For any performer, the transition from the live stage to the big screen is an exciting step forward in their career. For comedian Sebastian Maniscalco, it tacked on a second acting credit for his professional accomplishments in 2023, which includes his voice work in Illumination's The Super Mario Bros. Movie. This, ironically, could also count as a comedy centering around a relationship between two Italian-Americans. Those familiar with Maniscalco's standup work, they're incredibly familiar with his Italian roots and the stories he often tells about his father Salvatore. Maniscalco teamed up with Robert De Niro to retell the events that led up to him proposing to his now wife Lana Gomez, but the loose autobiography only emphasizes the weakest links in Maniscalco's material.

About My Father fails when daring to be different right from its opening moments. Its fourth-wall-breaking narration from Maniscalco attempts to catch audiences up with his life, but omits some important details. Maniscalco swaps the specifics of his hometown - Arlington Heights, Ill., - for the city of Chicago. While it's not uncommon for Chicago suburbanites to gloss over their cities if they can say they're from Chicago, it feels too vague for the scope of the film. Additionally, Maniscalo's wife-to-be and her family are both Jewish and Hispanic, so why are neither of these elements incorporated into the movie itself? This already deflates the potential for culture clashes between De Niro's Salvo and his daughter-in-law's family. Instead, the family is a two-dimensional, unoriginal, and all too familiar picture of the American 1%. Nothing about this family - or the movie - is memorable. About My Father struggles to hold the same sense of humor as Maniscalo's earlier, more successful work.

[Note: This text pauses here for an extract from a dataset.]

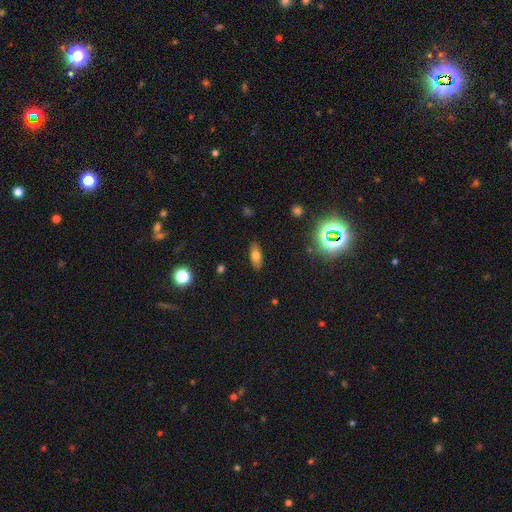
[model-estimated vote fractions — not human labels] This appears to be a smooth galaxy with no disk features (69%) that is in between round and cigar-shaped (77%). Merging: none (86%).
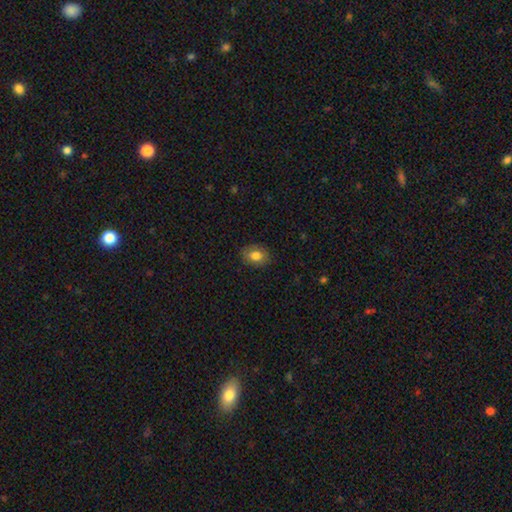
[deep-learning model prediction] smooth_or_featured: smooth (p=0.80) [alt: featured or disk p=0.11]
how_rounded: in between (p=0.68) [alt: round p=0.31]
merging: none (p=0.85) [alt: minor disturbance p=0.11]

Instead, it's far too immature for its own good, played up for laughs that do not land. Yes, Manscalo and De Niro are very Italian, but every trope hit seems to perpetuate the same assumptions made about Italian-Amerians. It's the only thing that About My Father has to work with.

From its get-go About My Father proves no hesitancy is made when diving head-first into stereotypes. These are incredibly harmless, yes, but restrict any room for originality. There's a plot to be followed, but at the same time, About My Father feels aimless as it jumps from scene to scene. It nears the feel of watching one of Maniscalco's Netflix specials if every single aspect of it was spoon-fed to an audience. There's more time dedicated to the jokiness of it all than the plot itself, and About My Father is desperate to be funny. Too much time is spent on each bit, and almost every performance outside of De Niro or Maniscalo feels canned, even unnatural in a way. The best scenes are the emotional beats between De Niro and Maniscalco, as they capture the exact heart that the movie struggles to find elsewhere. If only the timing in the third act would make sense by the time the incredibly predictable resolution of the story hits, maybe Maniscalo's on-screen debut would play more in his favor.

It's a surprise that Lionsgate gambled on such a disappointment for their Memorial Day Weekend release. By the time About My Father wraps itself up, you'll be more than about ready to leave the theater. 3/10.